EXERCISE REQUIREMENTS. Pick up the reflection on what it means to wait on the Lord and carry it forward from its last sentence.

Do the next faithful thing
What does it mean to wait? You show up for an appointment and the person at the desk directs you to sit in the waiting room. You’re getting gas for a road trip and your friend says, “Wait here just a minute, I’m going to run in and grab a soda.”
But what are you doing in these or countless other situations? Maybe you scroll around on your phone until your friend returns or watch HGTV until your doctor is ready to see you. But both of those actions are just place-holders, right? They serve as distractions from waiting more than as acts in or of themselves.
Most of the time, when we think of waiting we mean staying put until the next thing happens. According to this understanding we remain stationary until the circumstances around us change.
All throughout the Scriptures, Christians are instructed to wait on the Lord. But is this what the Scriptures are getting at - simply holding our place until the next thing happens?
Jesus’s teaching in Luke chapter 12 leads us to a different and better understanding of waiting.
In this parable and the two following Jesus illustrates Christian waiting. And what the Lord describes looks more like readiness than staying put. The three parables together ultimately have the sure and glorious return of the Risen Lord in mind. In a smaller way, though, they depict what it means for a Christian to wait faithfully.

EXTRACTED MATERIAL.
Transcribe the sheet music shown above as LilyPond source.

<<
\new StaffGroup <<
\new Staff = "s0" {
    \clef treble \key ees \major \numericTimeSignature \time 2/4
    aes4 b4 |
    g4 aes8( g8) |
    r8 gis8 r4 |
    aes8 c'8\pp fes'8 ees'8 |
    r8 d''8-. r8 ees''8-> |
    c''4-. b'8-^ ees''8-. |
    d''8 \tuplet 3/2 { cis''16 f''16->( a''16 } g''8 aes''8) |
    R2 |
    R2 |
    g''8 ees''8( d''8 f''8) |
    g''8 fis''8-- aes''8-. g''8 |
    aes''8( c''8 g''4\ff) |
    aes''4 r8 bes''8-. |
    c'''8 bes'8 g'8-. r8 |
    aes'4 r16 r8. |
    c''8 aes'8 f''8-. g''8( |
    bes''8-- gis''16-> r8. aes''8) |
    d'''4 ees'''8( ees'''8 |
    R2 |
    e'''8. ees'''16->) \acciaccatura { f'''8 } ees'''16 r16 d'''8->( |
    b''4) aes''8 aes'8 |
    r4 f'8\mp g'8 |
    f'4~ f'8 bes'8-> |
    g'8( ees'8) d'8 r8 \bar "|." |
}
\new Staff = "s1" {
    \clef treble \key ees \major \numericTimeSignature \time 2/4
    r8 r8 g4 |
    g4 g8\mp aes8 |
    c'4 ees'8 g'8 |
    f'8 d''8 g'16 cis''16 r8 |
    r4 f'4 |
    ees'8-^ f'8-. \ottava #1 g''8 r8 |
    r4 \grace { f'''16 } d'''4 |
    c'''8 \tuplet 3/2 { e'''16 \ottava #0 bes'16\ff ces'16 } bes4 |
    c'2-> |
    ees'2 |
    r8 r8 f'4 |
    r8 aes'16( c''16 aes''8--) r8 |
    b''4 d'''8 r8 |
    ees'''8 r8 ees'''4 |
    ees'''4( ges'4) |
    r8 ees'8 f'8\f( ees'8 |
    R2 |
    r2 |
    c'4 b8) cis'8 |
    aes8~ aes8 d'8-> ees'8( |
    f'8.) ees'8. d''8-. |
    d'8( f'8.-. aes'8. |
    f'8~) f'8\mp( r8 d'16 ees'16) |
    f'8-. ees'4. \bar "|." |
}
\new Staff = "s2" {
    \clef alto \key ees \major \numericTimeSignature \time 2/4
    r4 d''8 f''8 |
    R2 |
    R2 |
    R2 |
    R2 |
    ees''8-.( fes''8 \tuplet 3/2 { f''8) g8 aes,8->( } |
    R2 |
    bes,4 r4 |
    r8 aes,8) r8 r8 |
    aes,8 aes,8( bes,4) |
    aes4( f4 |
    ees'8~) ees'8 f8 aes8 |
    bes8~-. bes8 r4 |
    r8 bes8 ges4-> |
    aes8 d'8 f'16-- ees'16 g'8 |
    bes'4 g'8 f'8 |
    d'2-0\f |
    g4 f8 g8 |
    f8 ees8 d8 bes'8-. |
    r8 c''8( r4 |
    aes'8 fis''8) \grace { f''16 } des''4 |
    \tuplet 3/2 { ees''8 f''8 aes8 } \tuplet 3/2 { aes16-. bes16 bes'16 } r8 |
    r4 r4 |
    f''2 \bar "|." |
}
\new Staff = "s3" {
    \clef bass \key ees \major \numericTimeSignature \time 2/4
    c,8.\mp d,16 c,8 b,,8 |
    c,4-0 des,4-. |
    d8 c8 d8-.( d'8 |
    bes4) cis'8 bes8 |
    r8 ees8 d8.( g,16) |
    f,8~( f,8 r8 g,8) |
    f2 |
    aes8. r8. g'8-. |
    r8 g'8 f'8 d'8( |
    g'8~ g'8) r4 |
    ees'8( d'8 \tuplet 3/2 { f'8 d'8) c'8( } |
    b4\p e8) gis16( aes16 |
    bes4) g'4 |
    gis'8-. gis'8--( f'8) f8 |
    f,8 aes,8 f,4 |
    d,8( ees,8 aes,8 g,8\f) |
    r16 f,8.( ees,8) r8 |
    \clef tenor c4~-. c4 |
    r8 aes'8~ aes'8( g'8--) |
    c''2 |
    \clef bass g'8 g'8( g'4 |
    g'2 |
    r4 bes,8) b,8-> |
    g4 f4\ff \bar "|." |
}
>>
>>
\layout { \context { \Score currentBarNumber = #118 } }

EXERCISE ANSWER.
In the parable, those waiting for the master are anything but passive. They are dressed - belts around their waists, equipped - lamps lit, and alert - about the master’s business, preparing for His return. For Christians waiting is not simply staying put until the next thing happens. Waiting is active.
Has God placed a calling on your life but hasn’t opened the door yet for you to walk through? Has the Lord burdened your heart for some work but the pieces aren’t quite in place? Surely these variables are subject to His sovereign authority. So, what are you to do?
Do the next faithful thing. What does that mean? It means the small, steady steps of faithful readiness. Position yourself continually under the authority of His Word (Psalm 1:1-2). Commune with the Lord in prayer (Rom. 12:12). Confess sin before Him and before your brothers and sisters in Christ (1 John 1:5-10). Encourage your family in Christ to pursue Him through accountability, hospitality, and exhortation (1 Pet. 4:8-11). Share the hope of Christ that is within you with your neighbors (2 Cor. 5:20).
So, yes, that means getting up and gathering with your brothers and sisters each Lord’s Day morning. Yes, that means calling that friend who is struggling and in need of counsel or encouragement. Yes, that means dragging your sin into the light again. And yes, that means returning over and over to read and meditate on His Word.
This isn’t mechanical. We ought not think that we can obligate God to any course of action by some action on our part. But we ought to be continually about cultivating a life of active devotion to and trust in Him. And we can believe that whether we see it or not, He is at work accomplishing His will and purpose. We cannot know when He will open the door but we do know that when He does He blesses those whom He finds alert.
This is the good way. This is the way of Christian flourishing.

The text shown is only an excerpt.